Displacement magnitude comparison: Given coordinates $x_i$ , $x_f$ . The result $x_i = -4\,m, x_f = 4\,m$ provides the largest displacement magnitude ( $8\,m$ ).
Identifying negative displacement: Moving from $x_i = -4\,m$ to $x_f = -8\,m$ results in $\Delta x = -4\,m$ .
Average speed definition: Always the distance covered divided by the time interval.
Car Pursuit: A car at $3\,m/s^2$ from rest chasing a truck at a constant $15\,m/s$ . Setting positions equal: $15t = 0.5(3)t^2 \rightarrow 15 = 1.5t \rightarrow t = 10\,s$ .
Acceleration vector direction: In free fall (upward is positive), displacement is positive during ascent and negative during descent, but acceleration is negative (downward) at all times.
Terminal constraints: It is impossible for a body to have constant velocity and variable acceleration simultaneously, as constant velocity implies zero acceleration.
Speeding up criteria: A particle is speeding up if its velocity and acceleration share the same sign (both positive or both negative).

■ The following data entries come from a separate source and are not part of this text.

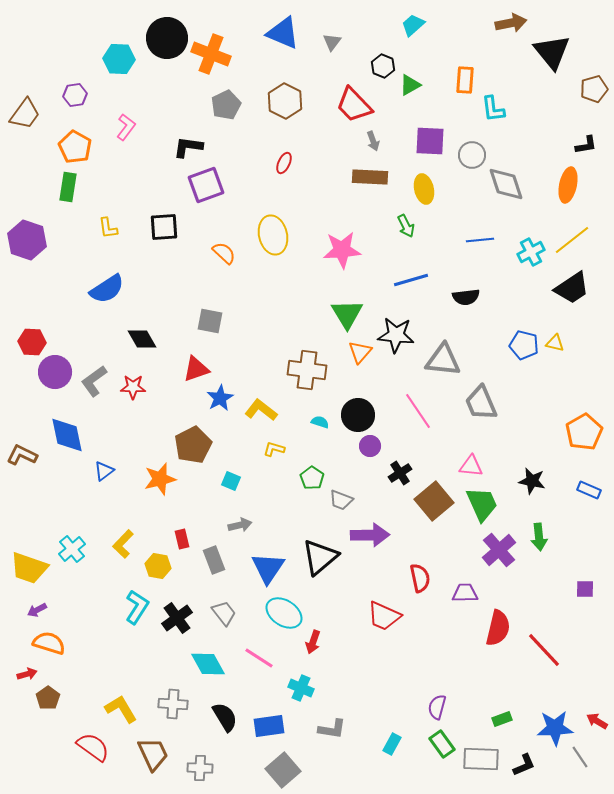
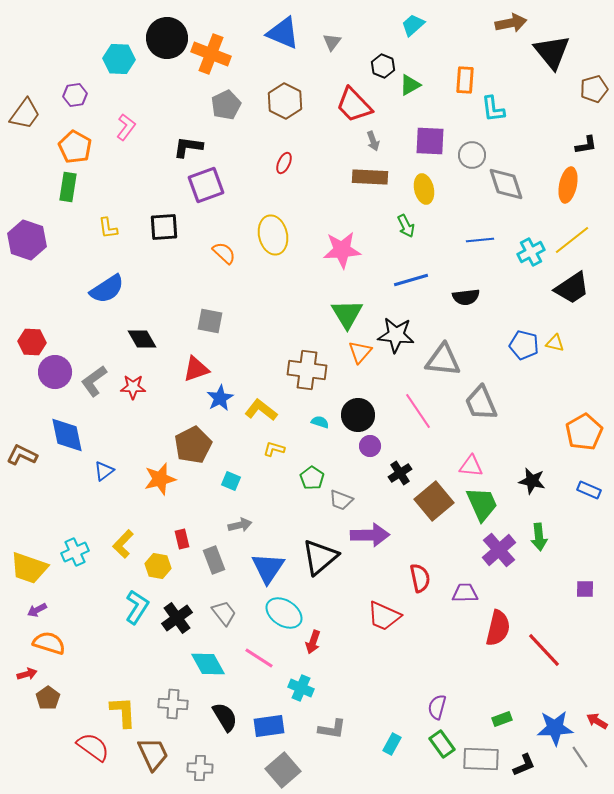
cyan cross at (72, 549): moved 3 px right, 3 px down; rotated 16 degrees clockwise
yellow L-shape at (121, 709): moved 2 px right, 3 px down; rotated 28 degrees clockwise
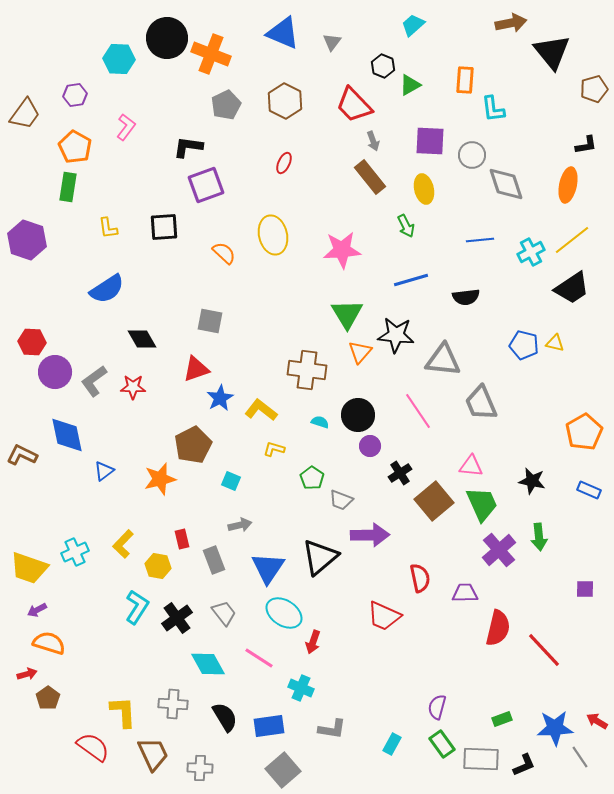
brown rectangle at (370, 177): rotated 48 degrees clockwise
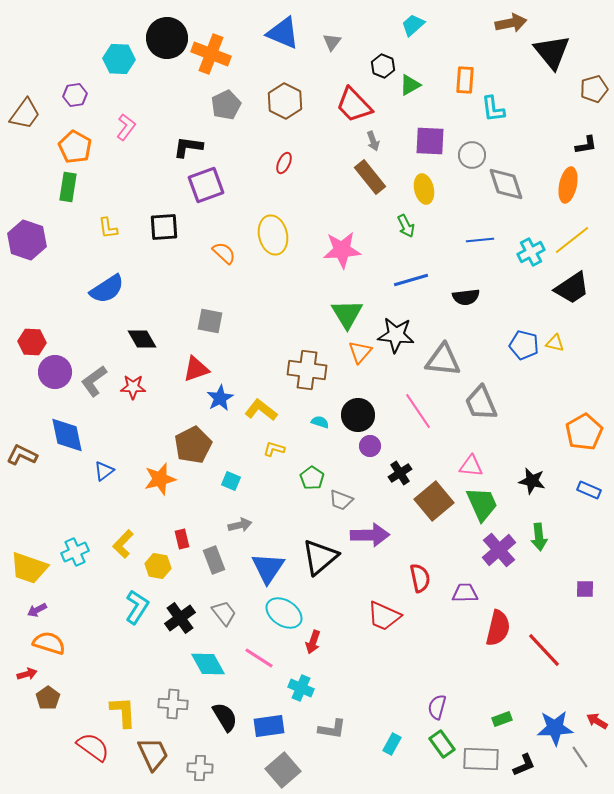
black cross at (177, 618): moved 3 px right
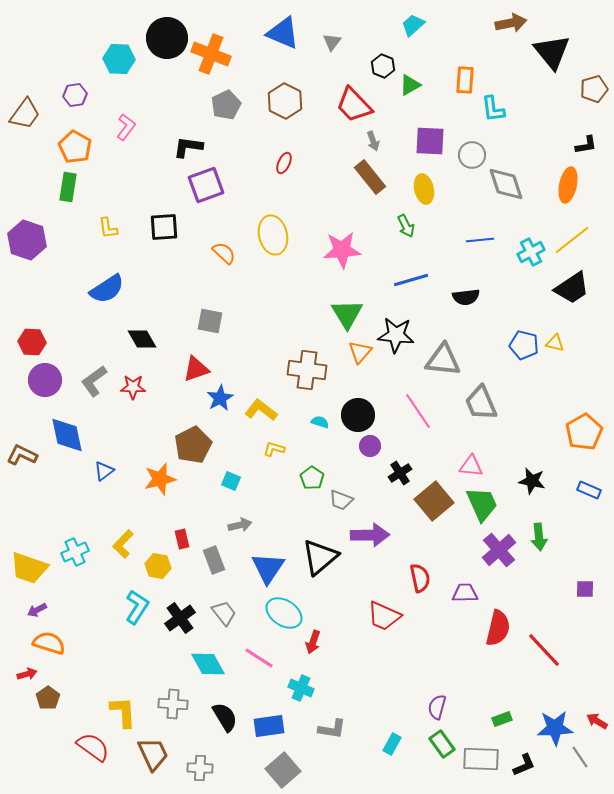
purple circle at (55, 372): moved 10 px left, 8 px down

For example, if velocity is negative and acceleration is negative, the speed is increasing.
Free Fall from a moving platform: If a rocket accelerating upward at $9.8\,m/s^2$ releases a projectile, the projectile’s acceleration immediately becomes $9.8\,m/s^2$ downward due to gravity, despite its initial upward velocity inherited from the rocket.
Max height ratios: An object thrown at $100\,m/s$ reaches a maximum height $100$ times higher than one thrown at $10\,m/s$ because $\frac{100^2}{10^2} = \frac{10000}{100} = 100$ .
Velocity-time graph interpretation: At a point where the graph crosses the time axis from positive to negative velocity, the car is traveling in the reverse direction relative to its earlier movement at positive velocity points.